Hiéroglyphes et pattes de mouche
Entrons dans le vif du sujet : Sibelius G7 offre des fonctions avancées pour annoter avec une facilitée déconcertante tous les effets que nous utilisons couramment (bend, pré bend, glissé, vibrato, hammer on, pull off, harmonique sifflantes etc.).
Voyons comment la chose se passe avec l’un des plus compliqué : le bend.
On entre une note – un ré par exemple, sur la partition (celle qui sera frettée).
On tape J sur le clavier, de façon à faire apparaître un petit « chapeau chinois ».
On entre la seconde note qui sera créée par le bend, un Fa# par exemple. Le » chapeau chinois " relie maintenant les deux notes.
Copiez/collez le solfège dans la tablature, et observez : une flèche ascendante par du Ré 3ème case sur la corde de Si, avec, au dessus de la pointe, le chiffre 2, indiquant que l’on tire la note de deux tons.
Mais l’on peut évidemment partir de la tablature : Entrez 3 dans cette dernière sur la corde de Si, et tapez J sur le clavier. Une flèche s’affiche. Entrez ensuite 7 sur la même corde. Un petit 2 s’affichera au dessus de la pointe. Copiez/collez ensuite dans le solfège. Le bend d’un ton s’affiche avec l’indication « Full ».
Pour les micros bend, on sélectionnera la pointe de la flèche qu’on rapprochera de la note frettée. L’indication ¼ apparaîtra alors. Avouez que la chose est simplissime !
Hélas, certaines notations donneront tout de même un peu de fil à retordre au novice. Citons par exemple l’édition de figures rythmiques tels que les duolets, triolets, sextolets ou quintolets. Contrairement aux autres figures, leur écriture ne se réalise à l’aide du « keypad », mais en sélectionnant la note ou la valeur de départ, et en pressant en même temps Ctrl et la valeur numérique souhaitée sur le clavier principal.
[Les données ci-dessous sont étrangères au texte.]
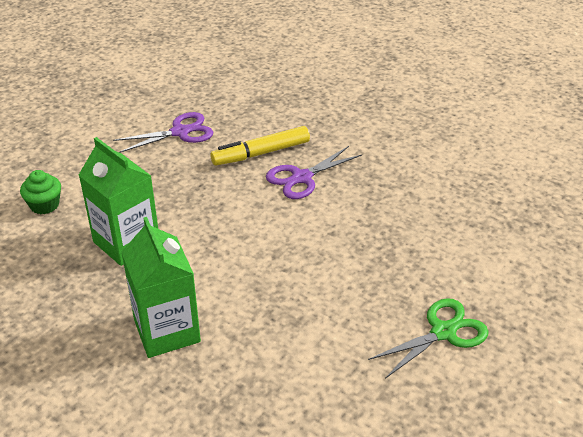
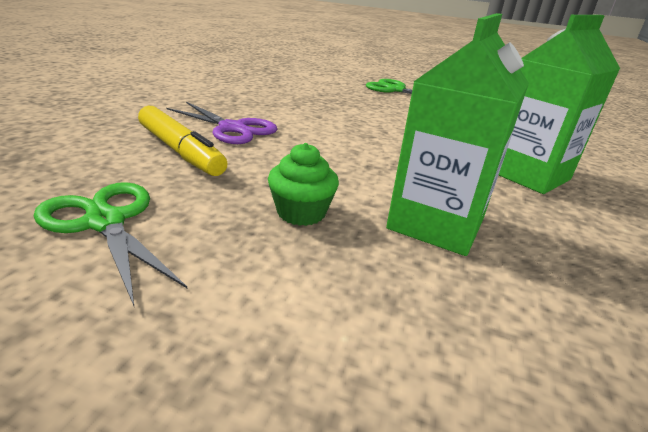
camera: 110 degrees left, 10 degrees down
green cupcake [20,170,61,214] -> green cupcake moved to [268,143,339,226]
purple scissors [113,112,213,153] -> green scissors [34,182,188,306]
Pas très intuitif, d’autant que si l’onglet 'Help’ permet de trouver la solution à la plupart des problèmes, certaines lourdeurs subsistent.
Lorsque le score est terminé et que l’on veut se débarrasser des mesures vierges non utilisées, il faut cliquer dans la mesure que l’on souhaite supprimer en pressant Ctrl, et appuyer sur Suppr. Pourquoi pas ? Mais le manuel n’indique rien de très clair à ce sujet… Relativisons tout de même, ce genre de petits détails n’a rien de très gênant une fois qu’on a pris ses repères.
Sibelius G7 intègre aussi Kontakt player, une version limitée du célèbre sampler virtuel signé Native Instruments. Permettant de jouer jusqu’à huit sons simultanément, ce dernier est ici un bonus appréciable, sans pour autant compter parmi les points les plus intéressant du logiciel. S’il est intéressant d’avoir un retour son pour travailler ses partitions, le rendu offert par les samples n’a en effet rien de très crédible. La chose n’a cependant rien de rédhibitoire dans la mesure où, à ce jour, aucun éditeur de samples n’est jamais parvenu à proposer des banques crédibles en toutes circonstances (les bends ou les subtilités des attaques sonnent très artificiel)
Conclusion
Avec le G7, Sibelius place la barre assez haut et risque de convaincre bon nombre de guitaristes habitués à utiliser d’autres softs, tels que Guitar Pro ou Power Tab. Vendu sous la barre des 200 €, G7 a su conserver les principales qualités de Sibelius 3 en les adaptant à l’univers des instruments à cordes pincées : que ce soit pour saisir des relevés complexes ou griffonner de simples idées façon 'bloc-notes’, les guitaristes trouveront en lui un outil mariant souplesse, richesse et puissance. Au prix d’une incontournable phase d’apprentissage, ces derniers ne devraient pas se sentir limité avant longtemps…
Ce qui s’avère aussi intéressant avec G7, c’est qu’il permet via le 'Guitar guide’ et l’écriture de solidifier les acquis théoriques tout en progressant sur l’instrument. Au bout de quelques semaines d’utilisation, le manche que l’on pensait connaître par cœur semble encore plus limpide. Et c’est peut-être là le plus beau compliment qu’on puisse faire à ce logiciel : il donne envie de jouer…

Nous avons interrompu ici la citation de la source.